→ **TEXTO DA PÁGINA**:

# **REDES NEURAIS ARTIFICIAIS: REGRESSÃO**

Este projeto tem por objetivo desenvolver um algoritmo de Machine Learning para prever o valor do preço médio de casas em Boston. 

Os dados foram extraídos do site do Kaggle:

https://www.kaggle.com/schirmerchad/bostonhoustingmlnd

In [5]:
import numpy as np
import pandas as pd
from google.colab import drive
drive.mount('/content/drive')


Drive already mounted at /content/drive; to attempt to forcibly remount, call drive.mount("/content/drive", force_remount=True).


In [6]:
df = pd.read_csv('/content/drive/MyDrive/machine_learning/housing.csv',
                    sep=',', encoding='iso-8859-1')

→ **SEÇÃO DE DADOS**:

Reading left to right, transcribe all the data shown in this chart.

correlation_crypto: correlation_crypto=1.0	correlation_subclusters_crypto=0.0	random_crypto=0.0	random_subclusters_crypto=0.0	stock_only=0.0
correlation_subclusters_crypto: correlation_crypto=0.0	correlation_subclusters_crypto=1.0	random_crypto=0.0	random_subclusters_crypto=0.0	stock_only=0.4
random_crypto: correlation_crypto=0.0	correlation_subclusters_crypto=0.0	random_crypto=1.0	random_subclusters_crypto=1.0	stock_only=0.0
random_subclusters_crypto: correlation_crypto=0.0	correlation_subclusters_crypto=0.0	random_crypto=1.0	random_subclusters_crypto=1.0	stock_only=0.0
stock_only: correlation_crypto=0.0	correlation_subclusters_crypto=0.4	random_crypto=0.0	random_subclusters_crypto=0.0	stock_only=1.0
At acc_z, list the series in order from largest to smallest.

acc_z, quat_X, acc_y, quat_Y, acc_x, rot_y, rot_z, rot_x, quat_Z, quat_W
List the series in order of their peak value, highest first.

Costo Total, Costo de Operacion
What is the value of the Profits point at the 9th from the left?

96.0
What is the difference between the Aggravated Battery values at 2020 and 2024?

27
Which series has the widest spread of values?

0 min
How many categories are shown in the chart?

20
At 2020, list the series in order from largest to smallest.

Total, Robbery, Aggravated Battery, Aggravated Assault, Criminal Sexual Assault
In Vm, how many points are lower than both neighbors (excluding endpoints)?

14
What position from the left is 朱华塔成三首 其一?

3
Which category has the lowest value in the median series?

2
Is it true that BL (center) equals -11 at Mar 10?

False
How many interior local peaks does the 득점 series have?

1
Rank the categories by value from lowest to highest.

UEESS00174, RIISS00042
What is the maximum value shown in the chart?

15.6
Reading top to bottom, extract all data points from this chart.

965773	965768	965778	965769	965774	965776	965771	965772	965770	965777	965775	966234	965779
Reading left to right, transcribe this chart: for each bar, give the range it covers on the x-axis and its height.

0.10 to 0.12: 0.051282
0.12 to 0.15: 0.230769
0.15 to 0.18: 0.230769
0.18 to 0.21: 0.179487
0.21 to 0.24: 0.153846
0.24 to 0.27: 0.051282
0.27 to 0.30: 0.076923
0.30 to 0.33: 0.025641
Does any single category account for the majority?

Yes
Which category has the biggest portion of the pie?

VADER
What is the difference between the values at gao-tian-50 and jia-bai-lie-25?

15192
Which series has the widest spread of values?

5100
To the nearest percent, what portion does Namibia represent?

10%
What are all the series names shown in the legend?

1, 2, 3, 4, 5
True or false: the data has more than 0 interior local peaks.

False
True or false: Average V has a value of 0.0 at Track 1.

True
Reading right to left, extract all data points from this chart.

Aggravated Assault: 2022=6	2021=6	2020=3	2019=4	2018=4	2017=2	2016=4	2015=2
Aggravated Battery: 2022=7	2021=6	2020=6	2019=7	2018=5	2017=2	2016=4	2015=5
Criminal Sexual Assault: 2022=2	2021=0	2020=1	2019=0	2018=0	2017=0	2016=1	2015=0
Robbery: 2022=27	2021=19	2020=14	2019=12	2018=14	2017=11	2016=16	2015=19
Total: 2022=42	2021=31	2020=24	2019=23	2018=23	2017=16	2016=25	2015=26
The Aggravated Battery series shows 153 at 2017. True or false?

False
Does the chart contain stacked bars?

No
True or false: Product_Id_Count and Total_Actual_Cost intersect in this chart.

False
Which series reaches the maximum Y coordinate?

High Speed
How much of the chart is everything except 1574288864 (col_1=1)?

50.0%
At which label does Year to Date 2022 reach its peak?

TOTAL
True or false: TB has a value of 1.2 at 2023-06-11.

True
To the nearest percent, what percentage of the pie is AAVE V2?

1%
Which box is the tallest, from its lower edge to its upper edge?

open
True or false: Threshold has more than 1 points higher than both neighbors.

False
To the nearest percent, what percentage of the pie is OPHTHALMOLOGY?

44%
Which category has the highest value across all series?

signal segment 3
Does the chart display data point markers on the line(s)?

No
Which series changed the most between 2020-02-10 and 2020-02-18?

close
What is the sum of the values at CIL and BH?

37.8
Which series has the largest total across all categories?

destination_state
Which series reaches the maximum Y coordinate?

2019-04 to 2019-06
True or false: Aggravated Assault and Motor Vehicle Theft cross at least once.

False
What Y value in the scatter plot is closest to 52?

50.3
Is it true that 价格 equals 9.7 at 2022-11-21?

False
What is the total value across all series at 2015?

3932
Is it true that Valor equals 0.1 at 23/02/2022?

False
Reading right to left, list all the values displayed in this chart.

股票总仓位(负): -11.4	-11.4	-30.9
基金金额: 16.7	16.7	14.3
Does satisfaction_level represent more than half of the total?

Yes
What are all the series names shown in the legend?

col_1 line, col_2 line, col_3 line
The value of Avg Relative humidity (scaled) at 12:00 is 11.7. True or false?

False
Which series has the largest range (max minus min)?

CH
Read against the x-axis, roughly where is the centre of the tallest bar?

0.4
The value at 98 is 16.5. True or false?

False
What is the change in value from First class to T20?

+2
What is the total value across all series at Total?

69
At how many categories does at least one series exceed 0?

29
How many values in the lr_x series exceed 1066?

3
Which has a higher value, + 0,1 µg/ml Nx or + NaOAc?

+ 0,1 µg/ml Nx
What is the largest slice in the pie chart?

→ **INSTRUÇÕES DAS TAREFAS**:
A - No texto da página, por que a chamada a drive.mount na célula In [5] não montou o Drive de novo, e o que a mensagem exibida indica para forçar a remontagem? Responda em uma a três frases.
B - Quais bibliotecas ou módulos são importados no código do texto da página, e com que nome cada um é importado?
As linhas não têm nenhuma relação com o texto da página.

→ **RESPOSTAS POR TAREFA**:
A - O Drive não foi montado de novo porque já estava montado em /content/drive. Para forçar a remontagem, a mensagem indica chamar drive.mount("/content/drive", force_remount=True).

B - numpy, importado como np; pandas, importado como pd; e drive, importado de google.colab.